XVI

Rocambole ralluma le flambeau qu’il avait éteint tout à l’heure. Puis il regarda Vanda.

– Pourquoi viens-tu ? lui dit-il.

– Mais, répondit-elle, parce que je ne sais plus que faire. Antoinette et sa sœur sont rue Serpente ; Mme Raynaud est restée à Passy avec la mère Philippe. Tandis que je retrouvais Antoinette, M. Agénor de Morlux disparaissait. Où est-il ? Antoinette se désole et le demande à tous les échos. Madeleine me supplie de retrouver Yvan… Et j’attends tes ordres, maître !

– Réponds-moi d’abord. Qu’est devenu Timoléon ?

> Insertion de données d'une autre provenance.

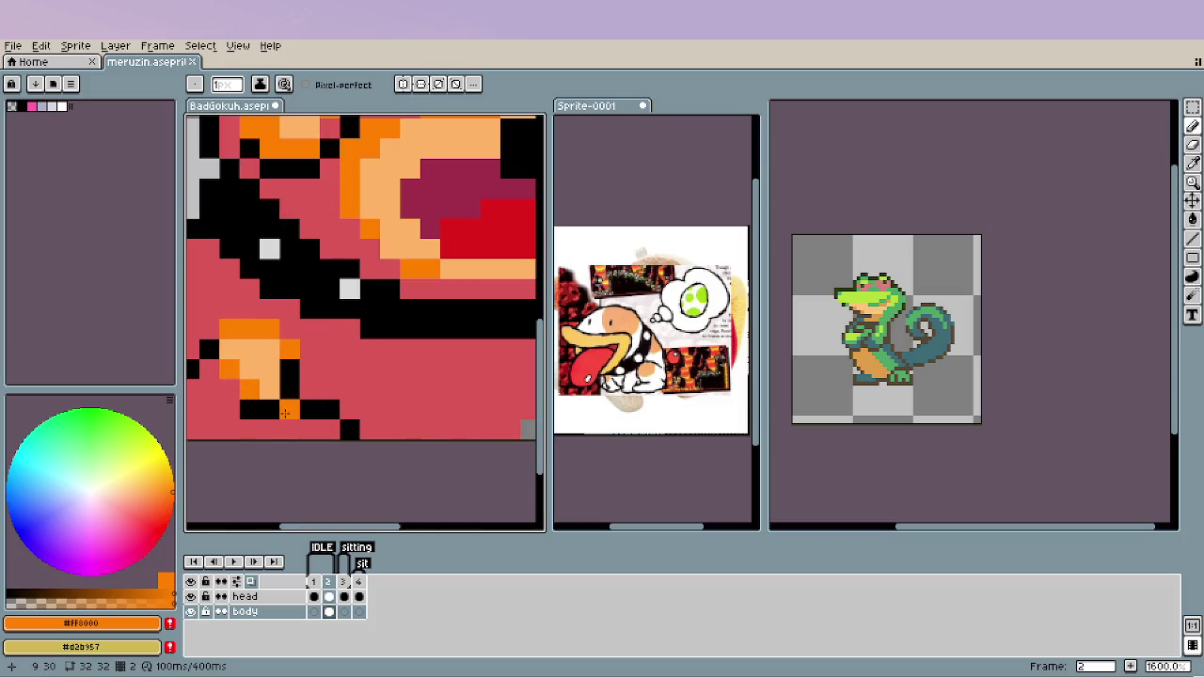
drag(250, 413, 330, 410)
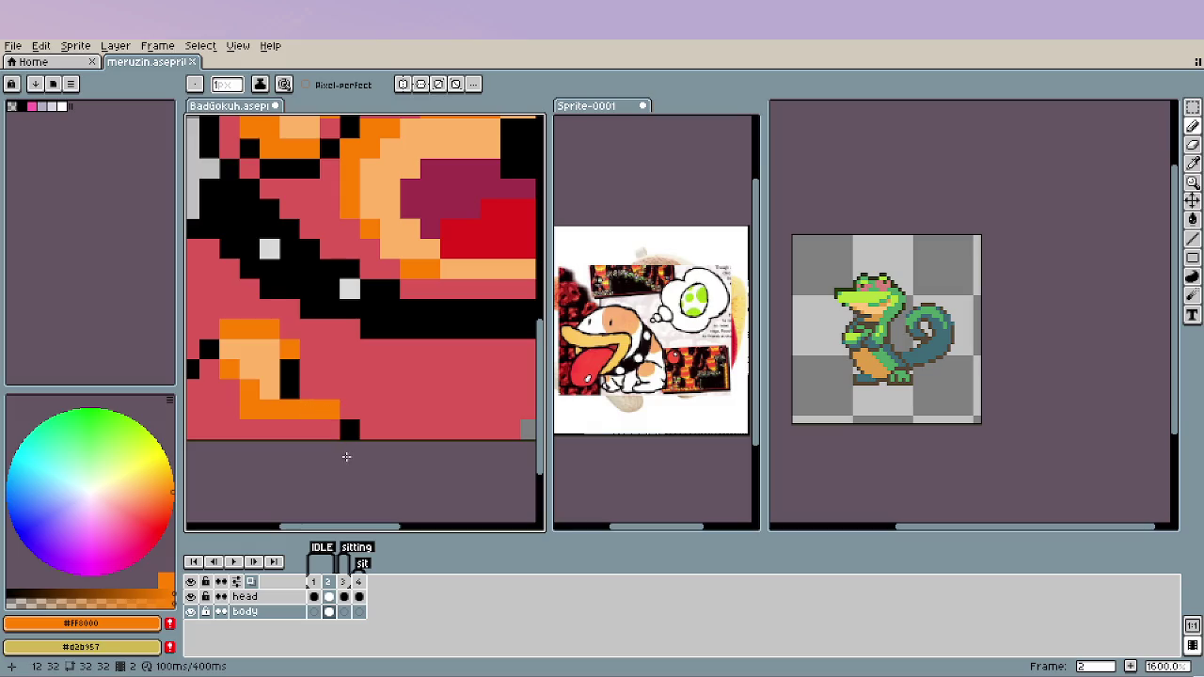
scroll(344, 459, down, 3)
scroll(423, 445, down, 1)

– Quand j’ai eu tiré sur la Chivotte, Timoléon est accouru. J’avais un second pistolet et je l’ai ajusté.

« Il m’a reconnue et m’a dit :

« – Ne tirez pas ! je sais que vous êtes la femme de Rocambole. Je ne me mêlerai plus de vos affaires.

« Il était si effrayé, si bouleversé en parlant ainsi, que j’ai compris qu’on pouvait lui accorder un quart d’heure de confiance. C’était tout autant de temps qu’il m’en fallait pour sortir de cette maison avec Antoinette. Je lui dis alors :

« – Tu vas marcher devant moi, tu m’ouvriras toutes les portes et tu me conduiras jusqu’à une voiture. Si je surprends un geste équivoque, si tu fais mine de me trahir, je te tue !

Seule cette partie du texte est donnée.